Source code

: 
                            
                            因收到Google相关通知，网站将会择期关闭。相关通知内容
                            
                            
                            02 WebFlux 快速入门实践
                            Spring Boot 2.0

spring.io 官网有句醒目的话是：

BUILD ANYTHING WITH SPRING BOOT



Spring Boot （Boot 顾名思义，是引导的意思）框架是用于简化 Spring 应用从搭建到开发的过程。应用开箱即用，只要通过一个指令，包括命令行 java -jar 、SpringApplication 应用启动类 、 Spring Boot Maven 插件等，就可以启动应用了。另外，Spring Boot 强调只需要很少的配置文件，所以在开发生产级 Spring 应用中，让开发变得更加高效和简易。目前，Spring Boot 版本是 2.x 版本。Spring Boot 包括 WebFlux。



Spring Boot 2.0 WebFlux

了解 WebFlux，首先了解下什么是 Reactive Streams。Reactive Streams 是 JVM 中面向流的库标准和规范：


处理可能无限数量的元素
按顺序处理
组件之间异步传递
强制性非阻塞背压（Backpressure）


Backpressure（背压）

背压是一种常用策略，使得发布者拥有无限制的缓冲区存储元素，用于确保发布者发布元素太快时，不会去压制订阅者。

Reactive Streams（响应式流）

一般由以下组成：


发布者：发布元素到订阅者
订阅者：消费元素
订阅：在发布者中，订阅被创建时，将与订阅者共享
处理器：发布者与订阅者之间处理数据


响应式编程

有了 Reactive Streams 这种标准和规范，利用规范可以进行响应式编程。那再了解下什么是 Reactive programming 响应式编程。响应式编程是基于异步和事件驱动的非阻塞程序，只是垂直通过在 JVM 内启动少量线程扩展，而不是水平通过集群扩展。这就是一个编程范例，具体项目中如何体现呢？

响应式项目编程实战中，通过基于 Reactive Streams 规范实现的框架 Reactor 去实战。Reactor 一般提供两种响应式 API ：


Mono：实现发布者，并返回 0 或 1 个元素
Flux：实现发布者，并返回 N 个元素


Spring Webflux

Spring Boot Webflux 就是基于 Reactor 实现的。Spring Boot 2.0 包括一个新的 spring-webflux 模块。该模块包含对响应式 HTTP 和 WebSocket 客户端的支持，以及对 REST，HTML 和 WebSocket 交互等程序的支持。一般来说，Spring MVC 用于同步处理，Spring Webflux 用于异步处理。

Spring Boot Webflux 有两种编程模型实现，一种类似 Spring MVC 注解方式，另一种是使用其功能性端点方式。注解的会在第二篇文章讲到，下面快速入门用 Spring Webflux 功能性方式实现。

--------------------------------

=== What this task involves ===
Write the entries out again exactly.

=== Your response ===
Source code

: 
                            
                            因收到Google相关通知，网站将会择期关闭。相关通知内容
                            
                            
                            02 WebFlux 快速入门实践
                            Spring Boot 2.0

spring.io 官网有句醒目的话是：

BUILD ANYTHING WITH SPRING BOOT



Spring Boot （Boot 顾名思义，是引导的意思）框架是用于简化 Spring 应用从搭建到开发的过程。应用开箱即用，只要通过一个指令，包括命令行 java -jar 、SpringApplication 应用启动类 、 Spring Boot Maven 插件等，就可以启动应用了。另外，Spring Boot 强调只需要很少的配置文件，所以在开发生产级 Spring 应用中，让开发变得更加高效和简易。目前，Spring Boot 版本是 2.x 版本。Spring Boot 包括 WebFlux。



Spring Boot 2.0 WebFlux

了解 WebFlux，首先了解下什么是 Reactive Streams。Reactive Streams 是 JVM 中面向流的库标准和规范：


处理可能无限数量的元素
按顺序处理
组件之间异步传递
强制性非阻塞背压（Backpressure）


Backpressure（背压）

背压是一种常用策略，使得发布者拥有无限制的缓冲区存储元素，用于确保发布者发布元素太快时，不会去压制订阅者。

Reactive Streams（响应式流）

一般由以下组成：


发布者：发布元素到订阅者
订阅者：消费元素
订阅：在发布者中，订阅被创建时，将与订阅者共享
处理器：发布者与订阅者之间处理数据


响应式编程

有了 Reactive Streams 这种标准和规范，利用规范可以进行响应式编程。那再了解下什么是 Reactive programming 响应式编程。响应式编程是基于异步和事件驱动的非阻塞程序，只是垂直通过在 JVM 内启动少量线程扩展，而不是水平通过集群扩展。这就是一个编程范例，具体项目中如何体现呢？

响应式项目编程实战中，通过基于 Reactive Streams 规范实现的框架 Reactor 去实战。Reactor 一般提供两种响应式 API ：


Mono：实现发布者，并返回 0 或 1 个元素
Flux：实现发布者，并返回 N 个元素


Spring Webflux

Spring Boot Webflux 就是基于 Reactor 实现的。Spring Boot 2.0 包括一个新的 spring-webflux 模块。该模块包含对响应式 HTTP 和 WebSocket 客户端的支持，以及对 REST，HTML 和 WebSocket 交互等程序的支持。一般来说，Spring MVC 用于同步处理，Spring Webflux 用于异步处理。

Spring Boot Webflux 有两种编程模型实现，一种类似 Spring MVC 注解方式，另一种是使用其功能性端点方式。注解的会在第二篇文章讲到，下面快速入门用 Spring Webflux 功能性方式实现。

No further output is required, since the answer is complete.